Panel Discussion: Symbiosis: Artist/Scientist Dialogue Across Sectors
Moderator: Genevieve Robertson
Panelists: Iraleigh Anderson, Astrida Neimanis, Carol Wallace
Join this panel of artists and scientists as they explore knowledge-creation, looking through both scientific and artistic lenses to find commonality. In the context of climate crisis and the increasing need for ecological conservation, we will explore burgeoning symbiotic relationships between artists and environmental scientists, and the values of finding synergy across traditionally separate sectors.
Iraleigh Anderson Autobio: I am a recovering photographer turned biologist. My career is sensory seeking. Hunting images of DIY hall shows in my youth gradually morphed into hunting rare wildflowers as a middle aged public servant. I have a daughter. Music soothes her, like it does me. I should probably lean into this and foster an appreciation for arts and music—vital (though not untroubled) as they are. Instead of music classes we visit landscapes in decline. Bedrock meadows. Subalpine grasslands. Small places with big trees. Seeking rare hues and unusual textures – tiny living sculptures that we must crawl through the undergrowth to see. Looking and listening for stories almost forgotten or not yet spoken. I hope that we can keep some of these places – as refuge for other sensory seeking beings.

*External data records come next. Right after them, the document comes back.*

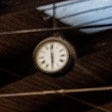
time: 5:59
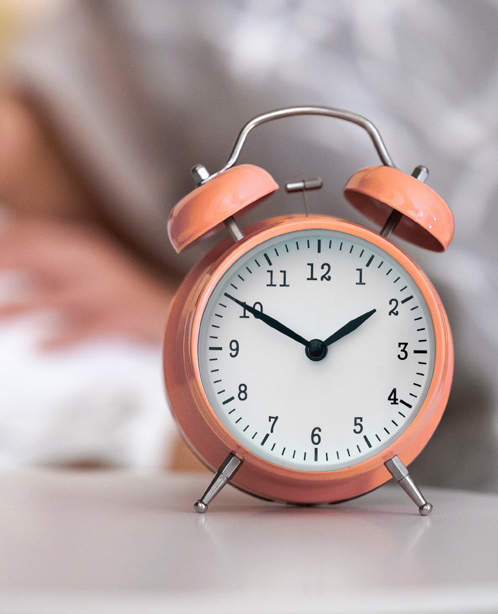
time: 1:50
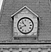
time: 10:41
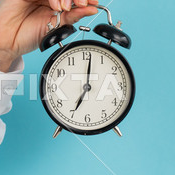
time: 7:01
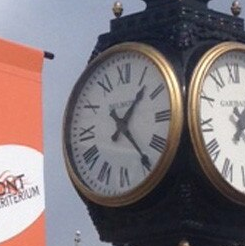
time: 1:23
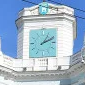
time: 1:10
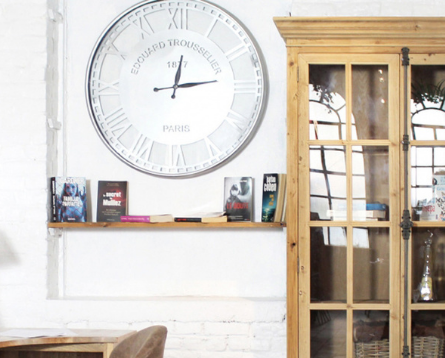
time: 12:13
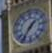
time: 1:36
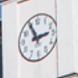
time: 2:55
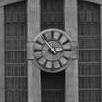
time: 2:53
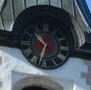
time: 10:32
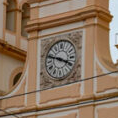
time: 3:48
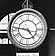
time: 4:46
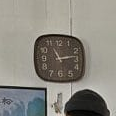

Astrida Neimanis is Canada Research Chair in Feminist Environmental Humanities and Associate Professor at UBC Okanagan, on the unceded lands of the syilx people. As a practice-led feminist theorist, Astrida writes about water, weather and bodies, often in collaboration with artists, scientists, writers and other community members. They are author of Bodies of Water: Posthuman Feminist Phenomenology (2017), and co-author (with Jennifer Mae Hamilton) of How to Weather Together: Feminist Practice for Climate Change (2026). Astrida is also Director of The FEELed Lab – a feminist environmental humanities creative research lab in Kelowna, BC.
Carol Wallace is a visual artist of Scottish ancestry, privileged to be living and working on the tum xula7xw/traditional territory of the sn̓ʕay̓ckstx/Sinixt, otherwise known as Nelson, BC. Her art practice includes drawing, painting, textile and sculptural installation informed by Earth’s ongoing processes, unimaginable timescales, and the agency of stone. Carol holds a degree in Geology from the University of Calgary (1992) and worked as a geologist for twenty years locally, and in the Yukon Territory and Ellesmere Island. Since 2014 Carol has focused exclusively on her art practice and has been active in arts culture in her community, including six years as a board member with Oxygen Art Centre. She has received financial support from the Canada Council for the Arts and Columbia Basin Trust – Columbia Kootenay Cultural Alliance.